- Born: Subramanian Rajeswari 1946 (age 78–79) Pollachi, Tamil Nadu, India
- Occupation(s): Carnatic musician, music teacher
- Known for: Vocal accompaniment for Bharatanatyam, Carnatic music
- Awards: Sangeet Natak Akademi Award (2010) Kalaimamani (2020) M.S. Subbulakshmi Award (2020) Sahana Fine Arts Award

= S. Rajeswari =

Indian Carnatic musician

S. Rajeswari (born 1946) is an Indian Carnatic musician and music teacher from Tamil Nadu, known for her contributions to Carnatic music and vocal accompaniment for Bharatanatyam performances, particularly with dancer Kumari Kamala.

== Early life and education ==
Rajeswari was born in 1946 in Pollachi, Tamil Nadu.

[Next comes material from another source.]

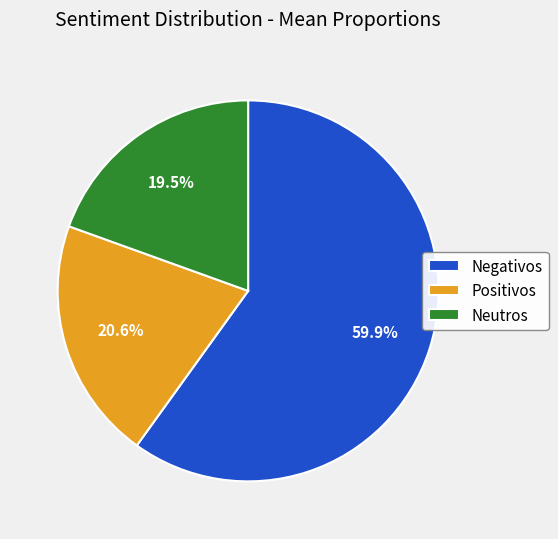

True or false: Negativos accounts for 73% of the total.

False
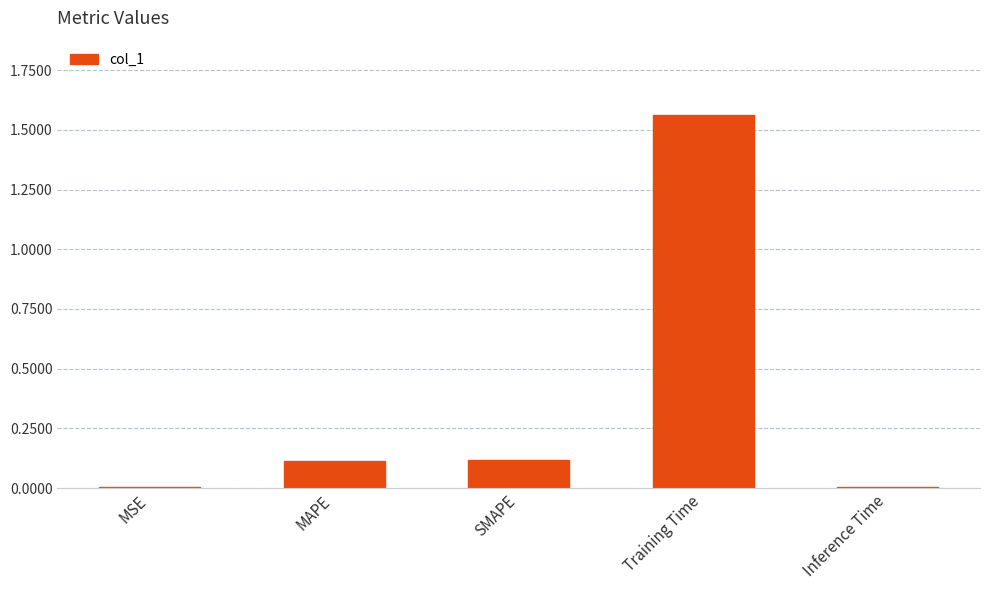

The chart shows a value of 2.5 at Training Time. True or false?

False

She trained in Carnatic music under musicians such as Tanjai Balasubramaniam, Ramnad Krishnan, and T. Muktha.

== Career ==
Rajeswari has specialized in vocal accompaniment for Bharatanatyam, notably collaborating with dancer Kumari Kamala for several decades. She has also performed as a Carnatic music vocalist and taught music, contributing to the preservation of traditional styles. Her work integrates Carnatic music with dance, focusing on rhythmic and melodic support for choreography.

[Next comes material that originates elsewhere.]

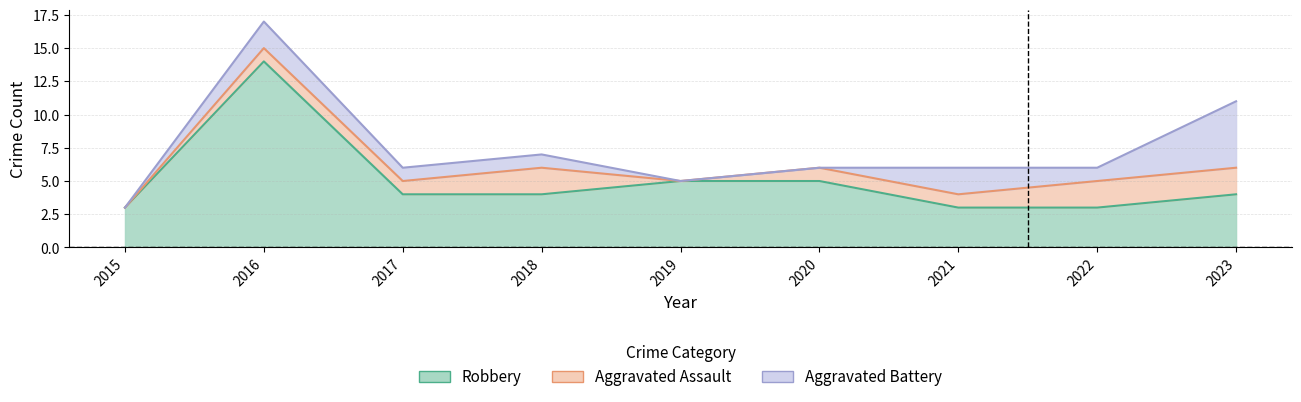

At how many categories does at least one series exceed 13?

1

== Awards and recognition ==
- In 2010, Rajeswari received the Sangeet Natak Akademi Award for her contributions to vocal accompaniment for Bharatanatyam.
- In 2020, she was awarded the Kalaimamani by the Government of Tamil Nadu for her contributions to music.
- In 2020, she received the M.S. Subbulakshmi Award for her contributions to Carnatic music and dance accompaniment.
- She was honored by Sahana Fine Arts, Chennai, for her musical contributions.